I’ve always been a lover of the genre, and I actually mixed a bit of DnB when I was a teen. Where I’m from in Southern England, the DnB scene is huge. It’s no secret that I love the rave and all genres associated with it, and I like to be as versatile as possible with my production style. Link and I would bump into each other a fair bit when we were touring, and we have a lot of mutual respect for each other. Having the opportunity to work with High Contrast and have him featured on the album was quite special for me – he’s a legend, and the track is ace.
As far as the rest of the album goes, can you leak any details that will shoot our anticipation to the next level? Is there a dark horse track that you know is going to whip listeners into a frenzy or maybe a track that holds the deepest meaning of the lot?
Got to be “The Sweeper.” It’s the track from the album that’s closest to my typical sound, the sort of tempo I play in my DJ sets. It’s a proper club banger that will set the pace for 2022 and what to expect from me as an artist. It excites me because I get to play it to crowds and feel their reaction, while most of the other tracks I’ll never be able to play out. But I’m ok with that; it was never supposed to be that sort of album.
You have quite a few tour dates in November that are listed as TBA. Is this because you’re designing a tour around ‘Machine Therapy?’ If so, what can fans expect from your forthcoming shows that may differ from previous performances?
The TBA’s are there because the events were unannounced at the time when I posted the flyer. I’ve added a few gigs to the Machine Therapy tour, mainly in the UK and Ireland, with a weekend in North America too. People can expect lots of energy from me. It’s been 18 months since I’ve been doing the club circuit, and I’m raring to go. I’ve got lots of new music to play, including a heap of unheard edits. I’m very excited. The album tour will be wicked, but people always get my best performance, no matter what the gig is.
All this talk about your upcoming release on Anjunadeep but we mustn’t leave out a chat about your personal imprint, We Are The Brave. What exciting things do your artists have currently brewing up for us over there and are there any new artists that your label is eyeing up?
We Are The Brave has come back from lockdown bigger and better than ever. We’ve got some new music dropping from BEC, Tenzella, Gary Beck, and a collaboration between myself and BKLAVA. 2022 is going to be fierce, and we’ve got some label parties on the horizon which I’m really excited about.

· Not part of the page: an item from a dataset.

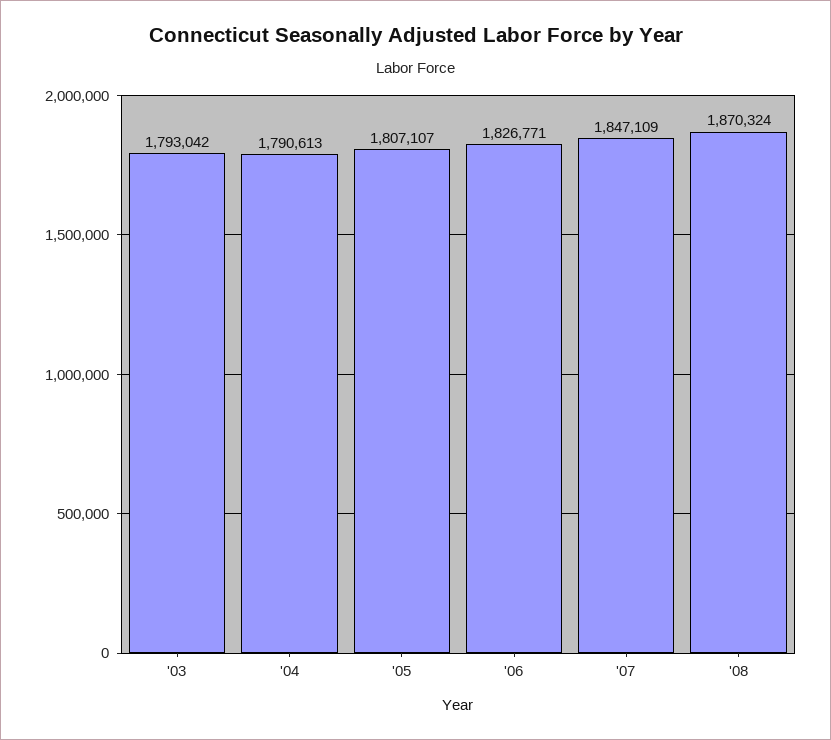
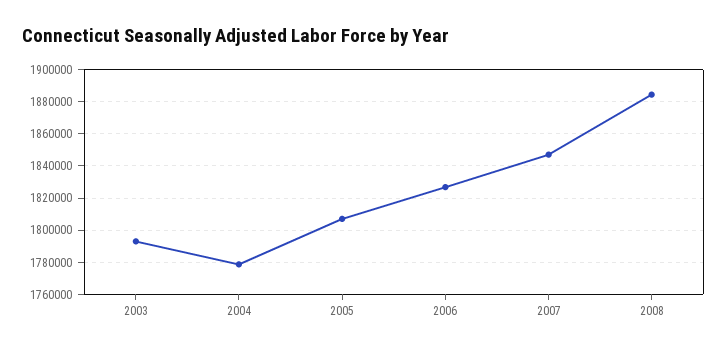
'04: 1790613 -> 1780000
'08: 1870324 -> 1885000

Finally, with your album drop right around the corner and the event circuit gearing back up, the future is looking very bright! What are some of your refreshed goals, dreams, and desires for the upcoming year when it comes to both your personal and professional life?
I’ve definitely got a renewed love and passion for music. My drive is back. I’m writing for myself again and not even thinking about other people or their opinions which is a great feeling in itself. I’ve got tonnes more bangers up my sleeve, aimed at dark clubs. I feel like my career has taken a new trajectory, and it’s very exciting.
I’m expecting 2022 will mean a lot more growth as an artist and label head, but also as a person. I’m also really focused on having a better work/life balance; more fishing, more cooking, more time with my family doing all the husband and dad stuff. Lockdown made me realise just how important all these things are for my mental health and wellbeing. I genuinely feel revitalised now – Fitzy’s back and better than ever.